WORK ITEM >> In the items below, start at the line containing "This assumes that the probability of each" and copy each line word for word, stopping after the line containing "P(y, x) ≈ P(x|y)P(y)".

DATA SUPPLIED >>
• • • • •
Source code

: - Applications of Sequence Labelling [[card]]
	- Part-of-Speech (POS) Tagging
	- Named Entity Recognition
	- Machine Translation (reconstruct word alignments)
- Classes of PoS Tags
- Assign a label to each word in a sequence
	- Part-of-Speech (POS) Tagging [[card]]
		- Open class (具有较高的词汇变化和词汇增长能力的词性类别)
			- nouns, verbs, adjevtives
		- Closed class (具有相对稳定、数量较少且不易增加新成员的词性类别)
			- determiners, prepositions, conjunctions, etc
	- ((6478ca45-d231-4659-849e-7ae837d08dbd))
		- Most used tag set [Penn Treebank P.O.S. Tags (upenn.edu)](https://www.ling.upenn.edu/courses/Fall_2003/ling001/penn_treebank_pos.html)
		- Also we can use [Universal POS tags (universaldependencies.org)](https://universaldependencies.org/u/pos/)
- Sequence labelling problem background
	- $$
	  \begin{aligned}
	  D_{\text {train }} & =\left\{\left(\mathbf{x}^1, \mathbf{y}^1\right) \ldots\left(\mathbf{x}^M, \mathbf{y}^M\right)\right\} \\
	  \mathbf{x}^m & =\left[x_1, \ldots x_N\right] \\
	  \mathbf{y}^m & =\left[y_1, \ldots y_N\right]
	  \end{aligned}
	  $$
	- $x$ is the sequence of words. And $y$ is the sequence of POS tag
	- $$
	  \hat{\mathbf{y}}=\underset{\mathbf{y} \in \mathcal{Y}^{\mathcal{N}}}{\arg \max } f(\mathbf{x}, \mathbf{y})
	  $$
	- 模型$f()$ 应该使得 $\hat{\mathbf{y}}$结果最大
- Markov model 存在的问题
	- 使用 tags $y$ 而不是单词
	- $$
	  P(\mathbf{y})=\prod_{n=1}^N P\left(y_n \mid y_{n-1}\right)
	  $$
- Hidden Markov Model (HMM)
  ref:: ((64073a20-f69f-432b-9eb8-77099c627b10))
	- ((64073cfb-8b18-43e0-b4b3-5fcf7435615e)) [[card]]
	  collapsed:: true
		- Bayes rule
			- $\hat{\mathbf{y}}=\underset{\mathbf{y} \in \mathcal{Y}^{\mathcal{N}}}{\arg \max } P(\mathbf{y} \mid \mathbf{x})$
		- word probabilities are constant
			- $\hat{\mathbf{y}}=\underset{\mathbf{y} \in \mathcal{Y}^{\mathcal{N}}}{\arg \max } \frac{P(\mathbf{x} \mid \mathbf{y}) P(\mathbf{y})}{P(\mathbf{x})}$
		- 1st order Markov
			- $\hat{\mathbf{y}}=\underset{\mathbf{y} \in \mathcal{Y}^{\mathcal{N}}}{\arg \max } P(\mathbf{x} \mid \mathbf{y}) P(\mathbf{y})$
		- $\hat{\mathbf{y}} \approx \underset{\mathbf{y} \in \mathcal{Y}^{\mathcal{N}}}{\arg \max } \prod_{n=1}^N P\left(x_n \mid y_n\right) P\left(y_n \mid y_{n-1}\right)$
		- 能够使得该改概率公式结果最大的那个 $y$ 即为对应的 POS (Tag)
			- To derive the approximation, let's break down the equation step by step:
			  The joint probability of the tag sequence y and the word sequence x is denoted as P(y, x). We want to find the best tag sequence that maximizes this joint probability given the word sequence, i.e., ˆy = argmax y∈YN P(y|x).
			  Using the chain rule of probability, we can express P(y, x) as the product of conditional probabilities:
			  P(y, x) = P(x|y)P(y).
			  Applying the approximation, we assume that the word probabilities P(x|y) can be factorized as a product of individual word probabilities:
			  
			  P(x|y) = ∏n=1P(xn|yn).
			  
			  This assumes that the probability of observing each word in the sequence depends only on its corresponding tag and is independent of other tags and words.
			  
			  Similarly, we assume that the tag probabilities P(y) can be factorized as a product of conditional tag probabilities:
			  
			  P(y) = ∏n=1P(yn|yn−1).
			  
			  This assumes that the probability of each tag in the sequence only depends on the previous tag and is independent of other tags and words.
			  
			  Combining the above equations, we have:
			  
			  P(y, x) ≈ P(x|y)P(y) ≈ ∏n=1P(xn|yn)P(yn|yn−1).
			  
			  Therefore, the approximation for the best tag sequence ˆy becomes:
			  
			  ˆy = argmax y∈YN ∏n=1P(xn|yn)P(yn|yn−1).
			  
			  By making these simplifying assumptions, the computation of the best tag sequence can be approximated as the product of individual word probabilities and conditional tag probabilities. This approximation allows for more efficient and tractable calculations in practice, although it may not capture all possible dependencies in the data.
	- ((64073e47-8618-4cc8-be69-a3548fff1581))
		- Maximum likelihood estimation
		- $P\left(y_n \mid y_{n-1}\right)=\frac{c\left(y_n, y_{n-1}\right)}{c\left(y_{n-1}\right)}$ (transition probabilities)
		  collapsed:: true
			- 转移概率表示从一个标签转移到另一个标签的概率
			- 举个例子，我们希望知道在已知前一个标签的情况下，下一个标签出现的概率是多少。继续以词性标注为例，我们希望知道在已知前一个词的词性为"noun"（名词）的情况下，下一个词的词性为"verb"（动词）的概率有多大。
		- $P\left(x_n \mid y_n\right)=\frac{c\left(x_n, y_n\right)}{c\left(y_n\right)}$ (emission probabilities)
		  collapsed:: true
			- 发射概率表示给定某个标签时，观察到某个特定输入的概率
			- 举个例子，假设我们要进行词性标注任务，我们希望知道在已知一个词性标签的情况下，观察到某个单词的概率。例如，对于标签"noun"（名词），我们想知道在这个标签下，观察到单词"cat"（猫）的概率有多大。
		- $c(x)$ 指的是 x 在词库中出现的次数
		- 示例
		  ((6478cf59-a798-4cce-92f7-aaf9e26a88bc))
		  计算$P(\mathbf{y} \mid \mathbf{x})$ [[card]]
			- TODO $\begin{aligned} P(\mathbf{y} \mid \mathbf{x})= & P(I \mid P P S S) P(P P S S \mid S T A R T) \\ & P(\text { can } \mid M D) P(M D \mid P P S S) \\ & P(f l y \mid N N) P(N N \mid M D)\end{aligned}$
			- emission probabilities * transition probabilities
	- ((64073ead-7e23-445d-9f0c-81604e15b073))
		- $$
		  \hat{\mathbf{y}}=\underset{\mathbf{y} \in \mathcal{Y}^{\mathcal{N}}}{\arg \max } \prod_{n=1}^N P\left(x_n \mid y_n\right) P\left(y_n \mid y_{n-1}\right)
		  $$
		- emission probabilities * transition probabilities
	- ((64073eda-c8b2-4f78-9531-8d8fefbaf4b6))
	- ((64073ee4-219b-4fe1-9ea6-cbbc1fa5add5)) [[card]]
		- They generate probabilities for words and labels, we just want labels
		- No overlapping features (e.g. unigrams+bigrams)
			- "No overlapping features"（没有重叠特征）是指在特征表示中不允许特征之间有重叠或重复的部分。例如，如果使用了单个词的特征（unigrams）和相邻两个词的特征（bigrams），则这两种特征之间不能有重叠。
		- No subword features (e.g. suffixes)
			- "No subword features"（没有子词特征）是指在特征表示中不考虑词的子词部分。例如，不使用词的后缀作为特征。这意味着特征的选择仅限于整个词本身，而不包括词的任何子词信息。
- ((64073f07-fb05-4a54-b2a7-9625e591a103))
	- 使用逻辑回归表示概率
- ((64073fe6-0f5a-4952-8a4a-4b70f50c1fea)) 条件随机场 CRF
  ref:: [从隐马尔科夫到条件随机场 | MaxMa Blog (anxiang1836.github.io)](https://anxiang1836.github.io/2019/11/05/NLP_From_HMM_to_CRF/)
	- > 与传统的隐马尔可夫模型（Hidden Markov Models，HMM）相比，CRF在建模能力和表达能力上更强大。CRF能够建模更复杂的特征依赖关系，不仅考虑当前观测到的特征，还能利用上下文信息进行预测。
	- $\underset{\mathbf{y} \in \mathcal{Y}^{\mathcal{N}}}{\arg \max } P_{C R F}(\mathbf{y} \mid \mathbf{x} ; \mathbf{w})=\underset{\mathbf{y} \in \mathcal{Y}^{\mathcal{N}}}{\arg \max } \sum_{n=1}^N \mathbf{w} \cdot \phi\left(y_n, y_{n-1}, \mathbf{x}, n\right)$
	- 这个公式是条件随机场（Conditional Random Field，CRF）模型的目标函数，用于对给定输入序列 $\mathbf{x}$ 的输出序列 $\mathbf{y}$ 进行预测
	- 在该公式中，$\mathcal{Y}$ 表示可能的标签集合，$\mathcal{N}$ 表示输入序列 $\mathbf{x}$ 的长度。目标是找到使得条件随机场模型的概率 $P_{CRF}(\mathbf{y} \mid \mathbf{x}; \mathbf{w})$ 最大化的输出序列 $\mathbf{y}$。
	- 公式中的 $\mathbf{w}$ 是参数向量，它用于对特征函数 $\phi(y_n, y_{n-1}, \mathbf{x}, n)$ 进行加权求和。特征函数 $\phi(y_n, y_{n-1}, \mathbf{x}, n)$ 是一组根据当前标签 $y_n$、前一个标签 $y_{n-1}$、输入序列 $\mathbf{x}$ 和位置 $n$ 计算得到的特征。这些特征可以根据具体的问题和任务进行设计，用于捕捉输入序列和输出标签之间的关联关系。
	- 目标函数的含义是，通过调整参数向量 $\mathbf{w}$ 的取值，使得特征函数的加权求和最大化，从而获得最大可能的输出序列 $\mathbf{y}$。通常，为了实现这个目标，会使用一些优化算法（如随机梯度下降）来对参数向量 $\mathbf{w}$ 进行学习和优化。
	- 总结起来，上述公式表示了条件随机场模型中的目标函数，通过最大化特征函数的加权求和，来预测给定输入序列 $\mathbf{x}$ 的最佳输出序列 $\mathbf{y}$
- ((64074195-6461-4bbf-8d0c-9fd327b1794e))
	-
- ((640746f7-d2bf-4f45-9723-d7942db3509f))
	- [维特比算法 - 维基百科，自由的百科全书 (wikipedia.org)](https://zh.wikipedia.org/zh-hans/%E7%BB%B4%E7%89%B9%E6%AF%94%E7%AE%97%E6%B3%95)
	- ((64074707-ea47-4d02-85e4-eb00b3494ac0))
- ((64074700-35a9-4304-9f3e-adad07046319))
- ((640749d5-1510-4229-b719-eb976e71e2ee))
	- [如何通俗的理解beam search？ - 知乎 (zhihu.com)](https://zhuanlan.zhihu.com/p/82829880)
• • • • •
THE ANSWER >>
			  This assumes that the probability of each tag in the sequence only depends on the previous tag and is independent of other tags and words.
			  
			  Combining the above equations, we have:
			  
			  P(y, x) ≈ P(x|y)P(y) ≈ ∏n=1P(xn|yn)P(yn|yn−1).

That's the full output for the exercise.